How Metastatic Cancer Is Named
This is a point that confuses many people: metastatic cancer keeps the name of the original cancer, not the organ it spreads to. If lung cancer spreads to the brain, it’s called metastatic lung cancer, not brain cancer. Under a microscope, the cells in the brain tumor are lung cancer cells, not brain cells that turned cancerous. Cancer Research UK explains it this way: secondary brain cancers are made of the same type of cells as the primary cancer.
This distinction matters for treatment. A secondary brain tumor made of lung cancer cells responds to lung cancer treatments, not to therapies designed for cancers that originate in the brain. The primary cancer type determines the biology, and the biology drives the treatment plan.
Metastasis and Cancer Staging
Doctors use a system called TNM staging to describe how far a cancer has progressed. The “M” stands for metastasis. An M0 designation means the cancer has not spread to distant parts of the body. M1 means it has. Any cancer with an M1 classification is generally categorized as Stage IV, the most advanced stage.
There’s also a distinction between regional spread and distant spread. When cancer moves into nearby lymph nodes but hasn’t reached distant organs, it’s considered regional, not metastatic in the distant sense. This typically falls under Stage II or Stage III, depending on the cancer type. True metastatic disease, Stage IV, means cancer has traveled to organs or tissues far from the original site.
Why Metastasis Changes the Outlook
The difference in survival between localized and metastatic cancer is significant. When cancer is caught before it spreads, five-year survival rates for many types are very high: 99.3% for localized breast cancer, 99.2% for testicular cancer, 99.9% for thyroid cancer, and 92.9% for kidney cancer.
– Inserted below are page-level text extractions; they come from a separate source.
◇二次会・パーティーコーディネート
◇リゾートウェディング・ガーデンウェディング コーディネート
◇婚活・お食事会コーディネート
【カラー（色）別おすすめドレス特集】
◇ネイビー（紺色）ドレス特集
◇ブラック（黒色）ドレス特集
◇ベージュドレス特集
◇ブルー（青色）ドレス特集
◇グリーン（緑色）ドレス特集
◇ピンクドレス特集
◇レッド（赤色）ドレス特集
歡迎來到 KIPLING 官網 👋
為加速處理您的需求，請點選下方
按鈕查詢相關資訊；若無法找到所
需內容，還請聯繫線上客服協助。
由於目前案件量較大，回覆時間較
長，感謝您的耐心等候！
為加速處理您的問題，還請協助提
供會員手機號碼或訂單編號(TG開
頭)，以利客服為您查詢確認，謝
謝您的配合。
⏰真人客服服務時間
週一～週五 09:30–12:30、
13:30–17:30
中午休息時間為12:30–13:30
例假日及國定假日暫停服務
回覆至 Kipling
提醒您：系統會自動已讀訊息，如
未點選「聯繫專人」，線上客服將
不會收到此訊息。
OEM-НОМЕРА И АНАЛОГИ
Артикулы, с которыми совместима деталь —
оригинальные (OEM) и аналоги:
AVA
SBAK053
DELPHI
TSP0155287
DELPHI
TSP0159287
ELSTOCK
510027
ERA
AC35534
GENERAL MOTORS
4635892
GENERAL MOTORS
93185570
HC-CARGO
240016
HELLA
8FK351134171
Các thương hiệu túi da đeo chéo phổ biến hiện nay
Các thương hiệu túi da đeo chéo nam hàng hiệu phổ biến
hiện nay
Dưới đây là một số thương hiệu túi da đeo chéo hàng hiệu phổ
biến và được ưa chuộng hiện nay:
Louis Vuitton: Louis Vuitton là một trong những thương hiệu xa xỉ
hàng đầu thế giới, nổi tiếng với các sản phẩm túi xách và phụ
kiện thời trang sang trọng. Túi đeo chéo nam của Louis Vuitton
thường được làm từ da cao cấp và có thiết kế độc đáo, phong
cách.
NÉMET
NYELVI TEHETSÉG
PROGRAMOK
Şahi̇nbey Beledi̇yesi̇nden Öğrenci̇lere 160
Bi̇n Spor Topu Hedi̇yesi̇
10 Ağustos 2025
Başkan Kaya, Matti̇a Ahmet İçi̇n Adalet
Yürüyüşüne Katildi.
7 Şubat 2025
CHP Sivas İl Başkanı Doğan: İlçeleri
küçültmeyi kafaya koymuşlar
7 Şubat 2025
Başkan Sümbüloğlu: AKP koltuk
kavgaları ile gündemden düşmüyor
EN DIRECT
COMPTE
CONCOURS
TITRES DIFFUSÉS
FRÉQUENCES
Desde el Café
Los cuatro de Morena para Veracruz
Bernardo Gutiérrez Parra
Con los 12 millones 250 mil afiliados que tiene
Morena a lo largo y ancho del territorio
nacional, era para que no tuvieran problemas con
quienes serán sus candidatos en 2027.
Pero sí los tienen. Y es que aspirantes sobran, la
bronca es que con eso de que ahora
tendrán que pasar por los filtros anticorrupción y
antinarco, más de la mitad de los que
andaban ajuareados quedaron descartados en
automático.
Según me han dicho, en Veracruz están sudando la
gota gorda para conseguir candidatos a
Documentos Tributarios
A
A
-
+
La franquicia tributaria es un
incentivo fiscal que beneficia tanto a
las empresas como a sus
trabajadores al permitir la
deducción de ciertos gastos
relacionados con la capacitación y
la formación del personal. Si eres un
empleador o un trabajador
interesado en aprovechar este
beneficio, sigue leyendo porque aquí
Even cancers with generally poorer outcomes do far better when caught early. Localized pancreatic cancer has a 44.3% five-year survival rate, which drops sharply once it metastasizes.
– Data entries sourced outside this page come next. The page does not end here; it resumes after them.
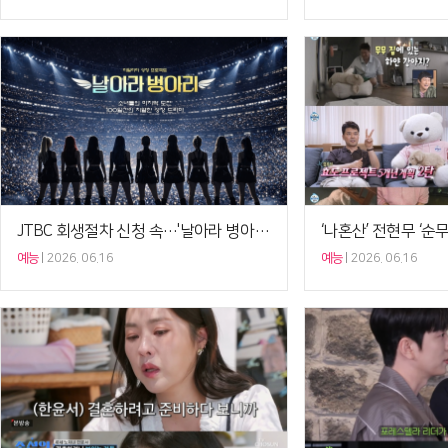
JTBC 회생절차 신청 속…'날아라 병아리' 제작비 미지급 사태
예능
2026. 06.16
예능
2026. 06.16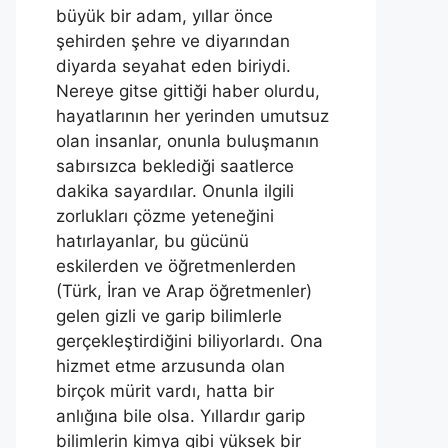
büyük bir adam, yıllar önce
şehirden şehre ve diyarından
diyarda seyahat eden biriydi.
Nereye gitse gittiği haber olurdu,
hayatlarının her yerinden umutsuz
olan insanlar, onunla buluşmanın
sabırsızca beklediği saatlerce
dakika sayardılar. Onunla ilgili
zorlukları çözme yeteneğini
hatırlayanlar, bu gücünü
eskilerden ve öğretmenlerden
(Türk, İran ve Arap öğretmenler)
gelen gizli ve garip bilimlerle
gerçekleştirdiğini biliyorlardı. Ona
hizmet etme arzusunda olan
birçok mürit vardı, hatta bir
anlığına bile olsa. Yıllardır garip
bilimlerin kimya gibi yüksek bir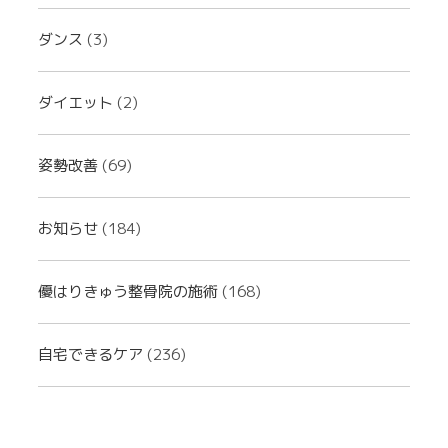
ダンス
(3)
ダイエット
(2)
姿勢改善
(69)
お知らせ
(184)
優はりきゅう整骨院の施術
(168)
自宅できるケア
(236)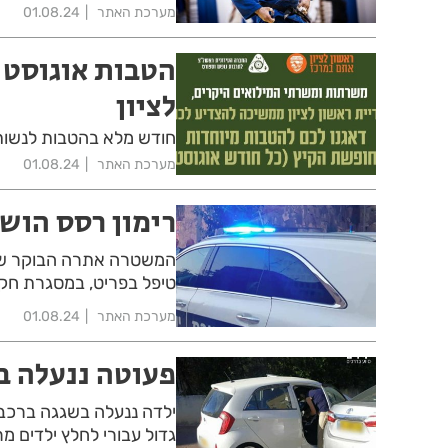
מערכת האתר
01.08.24
הטבות אוגוסט 
לציון
חודש מלא בהטבות לנשות ו
מערכת האתר
01.08.24
רימון רסס הושל
המשטרה אתרה הבוקר שרי
טיפל בפריט, במסגרת חק
מערכת האתר
01.08.24
פעוטה ננעלה ב
ילדה ננעלה בשגגה ברכב ב
גדול עבורי לחלץ ילדים מ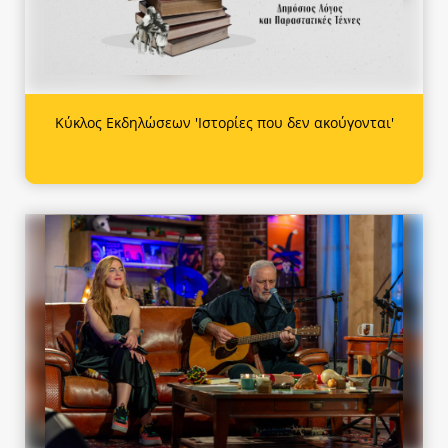
Κύκλος Εκδηλώσεων 'Ιστορίες που δεν ακούγονται'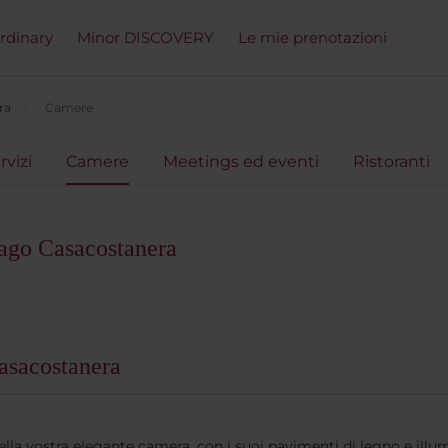
ordinary
Minor DISCOVERY
Le mie prenotazioni
ra
Camere
rvizi
Camere
Meetings ed eventi
Ristoranti
ago Casacostanera
asacostanera
lla vostra elegante camera, con i suoi pavimenti di legno e illum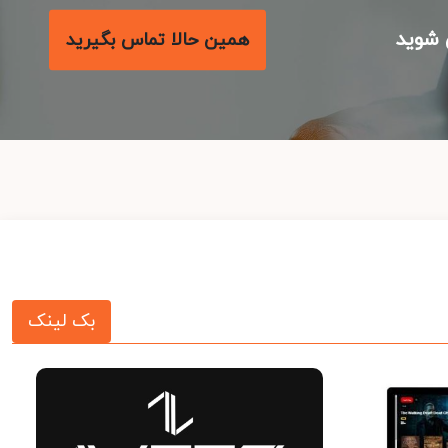
شوید
همین حالا تماس بگیرید
بک لینک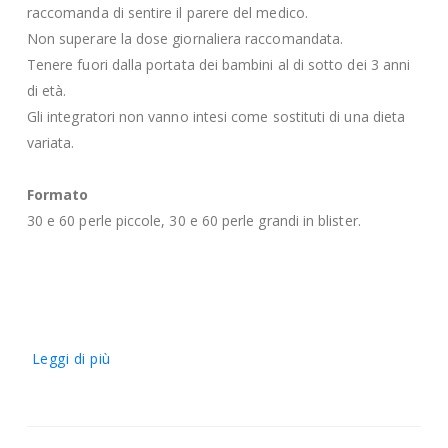
raccomanda di sentire il parere del medico.
Non superare la dose giornaliera raccomandata.
Tenere fuori dalla portata dei bambini al di sotto dei 3 anni
di età.
Gli integratori non vanno intesi come sostituti di una dieta
variata.
Formato
30 e 60 perle piccole, 30 e 60 perle grandi in blister.
Leggi di più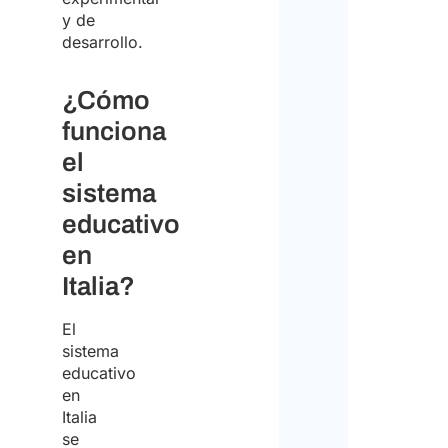
y de
desarrollo.
¿Cómo
funciona
el
sistema
educativo
en
Italia?
El
sistema
educativo
en
Italia
se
The reason metastatic cancer is harder to treat is straightforward: instead of one tumor in one location, the disease now involves multiple sites. Surgery can remove a single tumor, but once cancer cells have seeded themselves in several organs, treatment relies more heavily on systemic therapies that reach the entire body. Some metastatic cancers can be managed for years as a chronic condition, while others progress more quickly. The specific cancer type, where it has spread, and how many sites are involved all shape the prognosis.
Local Spread vs. Distant Spread
Not all cancer spread is metastasis. Cancers can invade nearby tissues without technically metastasizing. A tumor that grows into an adjacent organ or through the wall of the organ where it started is locally advanced, which is serious but different from distant metastasis. Similarly, cancer cells found in regional lymph nodes indicate the disease is progressing but hasn’t necessarily reached distant sites yet.
The terminology can feel like a lot to absorb. The key distinctions are: localized cancer is confined to where it started, regional spread means nearby lymph nodes are involved, and metastatic (or distant) spread means cancer has traveled to a different part of the body entirely. Each stage carries a different treatment approach and a different expected outcome.